小さな工夫で、大きな効果が期待できます。
1. 問題点(The Problem)
RAG と音声(TTS)を組み合わせた一般的なフローは次のようになります:
バックエンドでは通常、次の手順が発生します:
- テキスト用のキャッシュを問い合わせる
- キャッシュミスなら RAG を実行する
- TTS API を呼んでオーディオを生成する
- テキストをキャッシュする
- (あれば)オーディオをキャッシュする
結果として、ネットワークの往復が 2 回、Redis への問い合わせが 2 回発生することになり、オーディオは常にテキストより遅くなります。リアルタイム用途では 20〜50ms の差も問題になります。
2. 音声は本当に「別個」にする必要があるか?
同じ入力に対してテキストとオーディオが決定論的に同じであれば、なぜ別々にキャッシュする必要があるのでしょうか。ここで「バンドル(まとめて)キャッシュ」戦略が意味を持ちます。
3. 解決策:バンドル・オーディオ・キャッシュ(All-in-One Payload)
アイデア
RAG の応答をキャッシュする際、オーディオ(Base64)を同じオブジェクトに含めます。1 つのキャッシュキー — 1 つのペイロードですべてを返せるようにします。
ペイロード例
{
"raw": "RAG の生の応答",
"script": "TTS 用にフォーマットしたテキスト",
"audio_data": "BASE64_ENCODEドされたオーディオ",
"schema_version": 1
}
フロントエンドは完全なペイロードを受け取るため、追加の TTS 呼び出しは不要になります。
4. ビフォー / アフターの比較
従来(分離キャッシュ)では、テキストとオーディオを別々に問い合わせます:
往復が 2 回発生します。
バンドル方式では:
オーディオはテキストに "同乗" するため、オーディオ側の追加レイテンシはほぼゼロになります(キャッシュヒット時)。
5. コード例(Python)
以下は簡潔な runnable な例です。synthesize_tts はプレースホルダなので実際の TTS クライアントに置き換えてください。
import base64
import json
import time
import redis
import requests
# --- config ---
REDIS_URL = "redis://localhost:6379/0"
redis_cli = redis.from_url(REDIS_URL)
TTL_SECONDS = 60 * 60 * 24 # 1 day
def synthesize_tts(text: str) -> bytes:
"""仮の TTS 呼び出し。実環境では実際の TTS API を使用する。"""
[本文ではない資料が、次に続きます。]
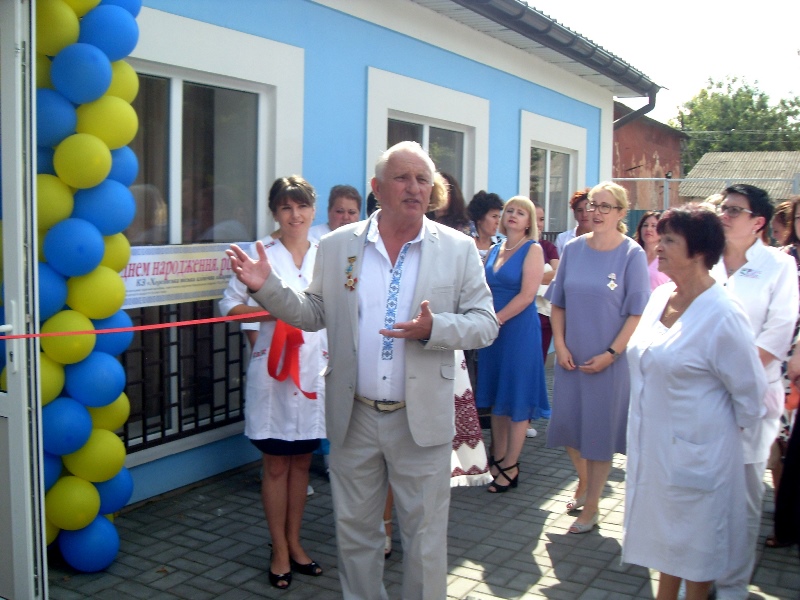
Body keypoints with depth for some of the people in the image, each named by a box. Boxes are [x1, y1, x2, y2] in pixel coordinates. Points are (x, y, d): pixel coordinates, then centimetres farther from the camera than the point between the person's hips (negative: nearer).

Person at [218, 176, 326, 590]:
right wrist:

resp = requests.post("https://example-tts/synthesize", json={"text": text})
resp.raise_for_status()
return resp.content
def make_bundled_payload(raw: str, script: str, audio_bytes: bytes) -> str:
audio_b64 = base64.b64encode(audio_bytes).decode("ascii")
payload = {
"raw": raw,
"script": script,
"audio_data": audio_b64,
"schema_version": 1,
}
return json.dumps(payload)
def store_bundled(key: str, raw: str, script: str):
audio = synthesize_tts(script)
payload = make_bundled_payload(raw, script, audio)
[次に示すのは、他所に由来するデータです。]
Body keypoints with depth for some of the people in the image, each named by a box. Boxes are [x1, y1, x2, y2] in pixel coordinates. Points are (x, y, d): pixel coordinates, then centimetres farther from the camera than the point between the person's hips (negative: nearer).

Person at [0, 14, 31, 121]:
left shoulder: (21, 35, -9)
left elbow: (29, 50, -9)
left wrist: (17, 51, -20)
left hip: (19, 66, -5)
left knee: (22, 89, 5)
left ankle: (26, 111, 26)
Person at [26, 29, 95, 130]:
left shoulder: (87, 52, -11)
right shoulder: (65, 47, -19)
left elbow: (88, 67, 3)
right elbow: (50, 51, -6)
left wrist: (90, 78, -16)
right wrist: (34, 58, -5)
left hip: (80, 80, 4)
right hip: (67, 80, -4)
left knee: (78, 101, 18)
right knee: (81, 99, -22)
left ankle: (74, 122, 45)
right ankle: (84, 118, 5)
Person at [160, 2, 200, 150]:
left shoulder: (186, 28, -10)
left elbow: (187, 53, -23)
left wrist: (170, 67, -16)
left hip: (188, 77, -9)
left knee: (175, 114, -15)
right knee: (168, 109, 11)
redis_cli.set(key, payload, ex=TTL_SECONDS)
def get_bundled(key: str):
cached = redis_cli.get(key)
if not cached:
return None
data = json.loads(cached)
audio_b64 = data.get("audio_data")
if audio_b64:
audio_bytes = base64.b64decode(audio_b64)
else:
audio_bytes = None
return {
"raw": data.get("raw"),
"script": data.get("script"),
"audio_bytes": audio_bytes,
}
# --- usage ---
if __name__ == "__main__":
k = "answer:how-to-cache-kem:ja"
# store_bundled(k, raw_text, formatted_script)
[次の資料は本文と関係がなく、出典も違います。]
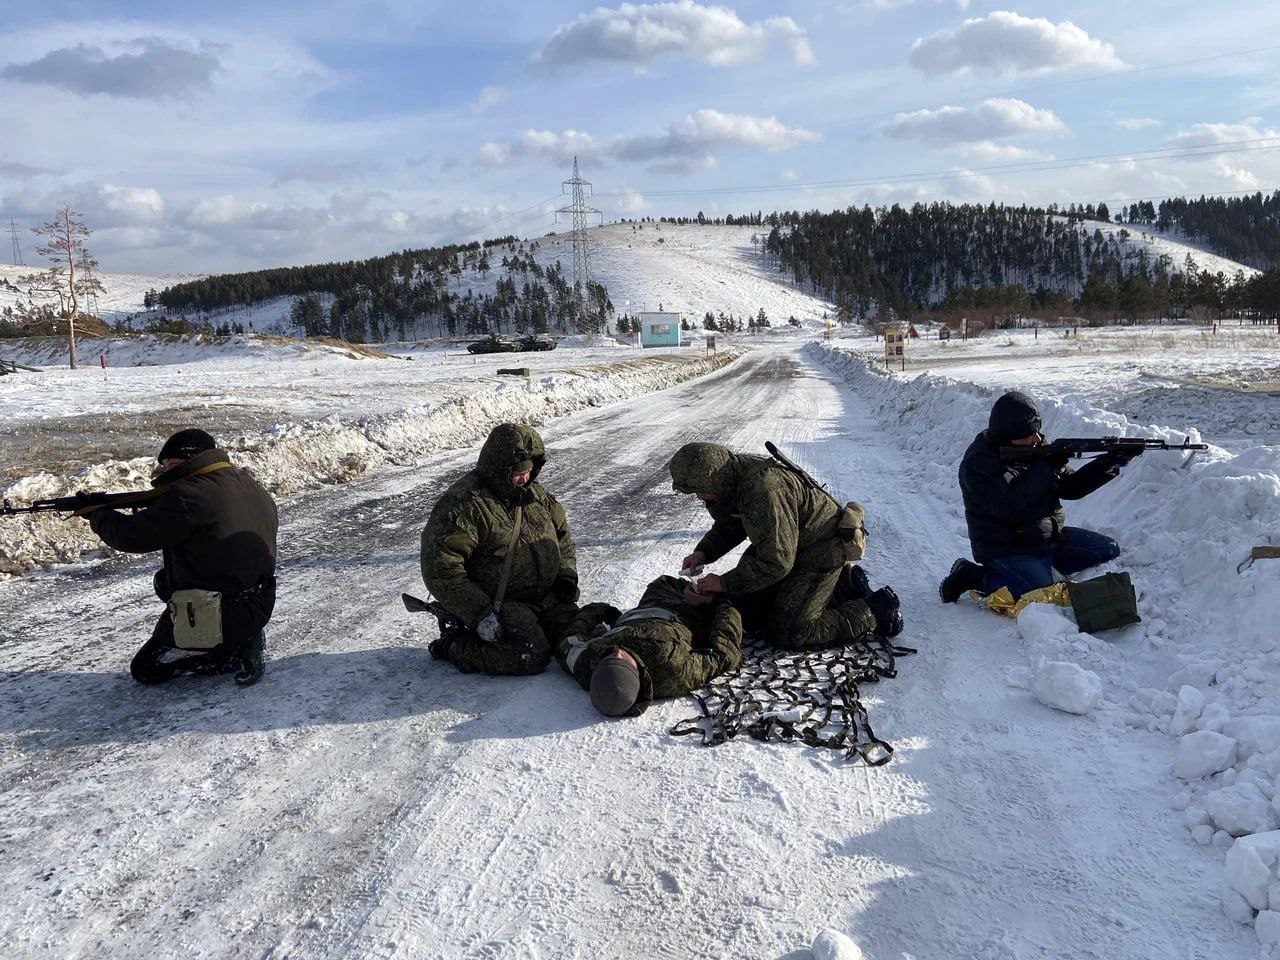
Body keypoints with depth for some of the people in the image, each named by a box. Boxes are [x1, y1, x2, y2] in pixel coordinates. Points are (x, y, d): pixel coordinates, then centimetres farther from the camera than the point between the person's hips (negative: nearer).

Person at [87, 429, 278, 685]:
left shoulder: (188, 494, -17)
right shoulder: (252, 486, 7)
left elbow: (131, 536, -12)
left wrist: (97, 514, 9)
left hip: (218, 622, -8)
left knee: (146, 670, 16)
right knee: (165, 581, 28)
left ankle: (233, 655, -3)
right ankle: (240, 641, 13)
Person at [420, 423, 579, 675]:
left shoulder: (535, 494, 8)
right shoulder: (462, 504, -18)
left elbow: (561, 533, 23)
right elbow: (440, 569, -23)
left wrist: (566, 575, 6)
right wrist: (479, 614, -26)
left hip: (545, 597, 7)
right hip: (496, 604, -7)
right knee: (532, 657, -25)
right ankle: (453, 647, -4)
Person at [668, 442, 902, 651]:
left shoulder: (764, 492, -36)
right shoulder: (731, 481, -5)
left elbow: (777, 561, -31)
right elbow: (728, 526, 13)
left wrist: (726, 583, -24)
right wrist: (704, 552, -6)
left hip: (821, 552, -10)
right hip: (791, 547, 10)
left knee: (788, 635, -11)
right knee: (752, 611, 14)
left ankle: (874, 612, 1)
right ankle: (843, 583, 20)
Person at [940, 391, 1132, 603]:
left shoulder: (1034, 449, 5)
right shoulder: (978, 463, -19)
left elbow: (1070, 487, 8)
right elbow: (1007, 507, -31)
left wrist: (1108, 465, -6)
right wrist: (1047, 468, -29)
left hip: (1050, 537, 8)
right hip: (1006, 551, -8)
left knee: (1109, 550, 7)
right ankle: (974, 575, -8)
start = time.perf_counter()
res = get_bundled(k)
elapsed_ms = (time.perf_counter() - start) * 1000
print(f"Got bundled? {bool(res)} - latency {elapsed_ms:.1f}ms")
注記:
- Base64 はバイナリに比べて約 33% 増加します。音声を小さく保つために Opus 等で圧縮することを検討してください。
- 大きなオーディオはオブジェクトストレージに置き、ペイロードには小さなプレビューや URL を含める運用も現実的です。
6. 得られる効果(概算)
| 項目 | 以前 | 以後(バンドル) |
|---|---|---|
| Redis GET | 2 | 1 |
| TTS 呼び出し | 必要 | 不要(キャッシュヒット時) |
| オーディオレイテンシ | 100–500ms | 約 0ms(バンドルヒット時) |
| バックエンドの複雑さ | 高い | 低い |
実際の数値はネットワーク状況、オーディオサイズ、キャッシュヒット率に依存します。
7. いつ使うべきか
適しているケース:
- 同じ質問が頻出する
- オーディオが決定論的(ランタイムコンテキストに依存しない)
- リアルタイム/音声優先のアプリケーション
- ストレージ増加を許容してでもレイテンシを削りたい
避けるべきケース:
- オーディオがユーザーごとの声質や感情に依存する
- キャッシュストレージが極端に制限されている
- オーディオをストリーミングで生成する必要がある
8. 注意点
重要:バンドルでキャッシュサイズは増加します。対策として:
- 適切な TTL を設定する
- 適切な eviction policy(LRU/LFU など)を採用する
- キャッシュサイズの監視を行う
-
schema_versionをペイロードに入れて後方互換性を確保する
9. まとめ
同じ答えを何度も出すユースケースでは、オーディオをテキストと一緒にキャッシュすること(Bundled Audio Caching)は小さな設計変更で大きなレイテンシ改善をもたらします。ただし、ストレージコストと運用負荷は増えるため、測定と監視を忘れないでください。